SUPPLIED PASSAGE Block Start

- Created by: Roger Simpson
- Written by: Roger Simpson; Chris Hampson;
- Directed by: Chris Bailey
- Starring: Martin Henderson; Dean O'Gorman; Rachel Crowther;
- Composer: Matthew Brown
- Country of origin: New Zealand
- Original language: English
- No. of seasons: 1
- No. of episodes: 8

Production
- Producers: Sean Ryerson; Chris Bailey;
- Cinematography: Michael O'Connor
- Editor: Christine Munro
- Running time: 24 minutes
- Production company: South Pacific Pictures / Atlantis Films

Original release
- Release: 10 February – 31 March 1991

= Raider of the South Seas =

1991 New Zealand/Canadian mystery drama television series

Raider of the South Seas is a 1991 New Zealand/Canadian mystery drama television series for children. It was nominated for Best drama series/serial at the 1993 New Zealand Film and Television Awards.

SUPPLIED PASSAGE Block End
RECORDS Block Start

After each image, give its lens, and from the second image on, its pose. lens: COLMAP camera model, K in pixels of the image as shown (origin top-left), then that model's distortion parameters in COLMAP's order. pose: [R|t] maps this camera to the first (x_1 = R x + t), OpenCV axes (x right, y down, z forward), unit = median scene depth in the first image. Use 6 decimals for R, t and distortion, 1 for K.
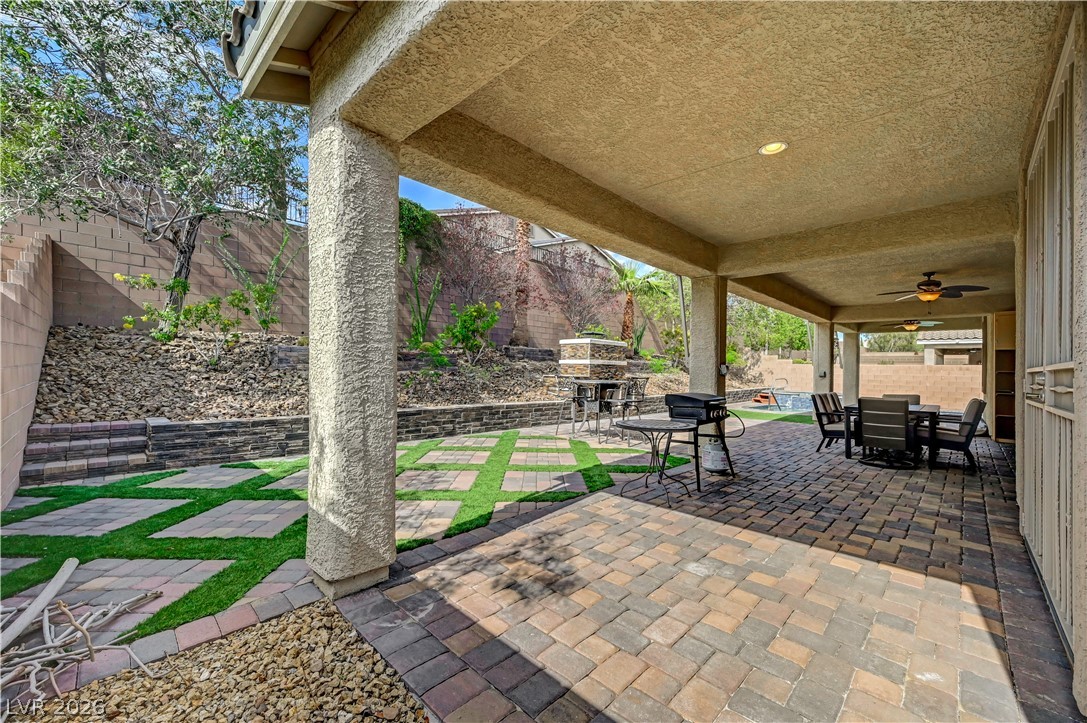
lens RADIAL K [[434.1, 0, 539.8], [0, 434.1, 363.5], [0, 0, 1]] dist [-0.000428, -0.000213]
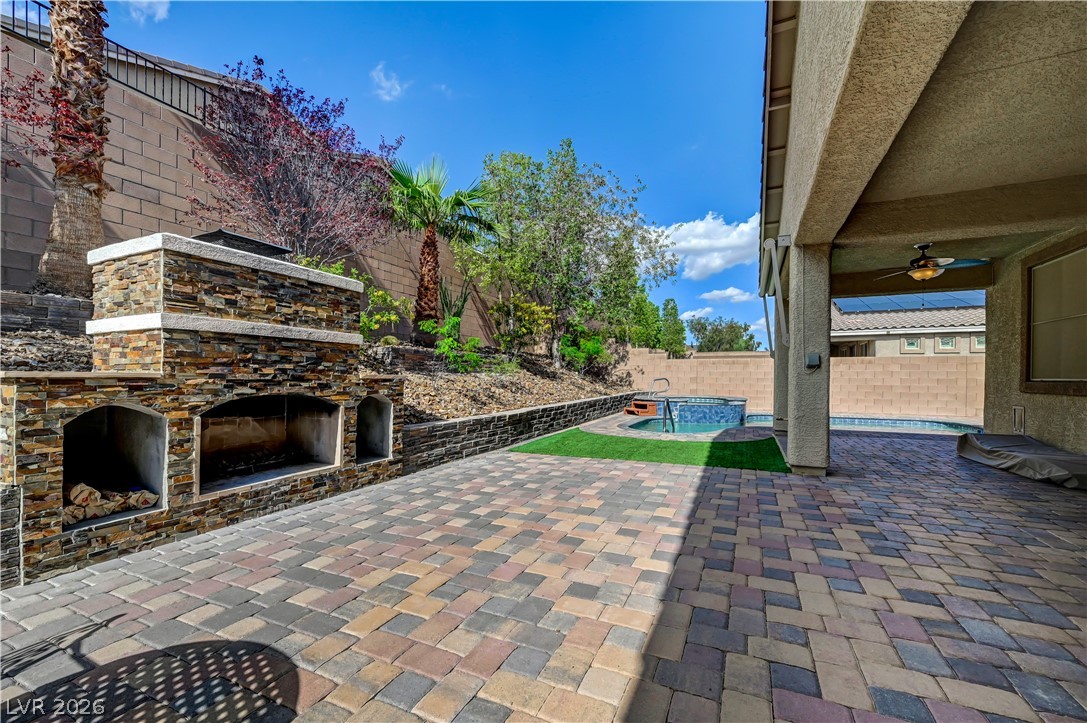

RECORDS Block End
RECORDS Block Start

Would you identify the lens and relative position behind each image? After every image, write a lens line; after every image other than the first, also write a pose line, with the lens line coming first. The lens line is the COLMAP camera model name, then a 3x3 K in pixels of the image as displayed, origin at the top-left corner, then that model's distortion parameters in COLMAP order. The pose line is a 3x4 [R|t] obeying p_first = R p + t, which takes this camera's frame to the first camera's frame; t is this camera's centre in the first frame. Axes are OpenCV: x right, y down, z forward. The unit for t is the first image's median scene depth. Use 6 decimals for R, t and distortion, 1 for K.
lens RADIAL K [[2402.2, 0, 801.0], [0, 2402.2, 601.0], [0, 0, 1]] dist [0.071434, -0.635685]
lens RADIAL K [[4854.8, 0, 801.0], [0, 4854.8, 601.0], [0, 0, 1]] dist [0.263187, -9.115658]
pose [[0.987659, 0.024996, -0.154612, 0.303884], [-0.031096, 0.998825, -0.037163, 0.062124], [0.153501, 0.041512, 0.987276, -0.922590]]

RECORDS Block End

» EXERCISE
Continue the passage about the Raider of the South Seas television series from its final sentence. The records are separate material and have no connection to the passage about the television series Raider of the South Seas.

» WRITTEN ANSWER
Set in a small Northland town during World War Two. Three teens, Bobby, Jack and Kate, come across a mysterious ship. They have to deal with mines and smugglers.

==Cast==
- Dean O'Gorman as Bobby Morrison
- Martin Henderson as Jack Taylor
- Rachel Crowther as Kate Morrison
- Andy Anderson as Bill Taylor
- George Buza as The Raider
- Roy Billing as Ted Grundy
- Pete Smith as George
- Vicky Haughton as Jean Taylor
- Linden Wilkinson as Elspeth Morrison
- Jane Irwin as Lola Dean

==Broadcast history==
Raider of the South Seas debuted in New Zealand on 10 February 1991 as an eight part series. On 7 December it played in Canada as two 2 hour long episodes.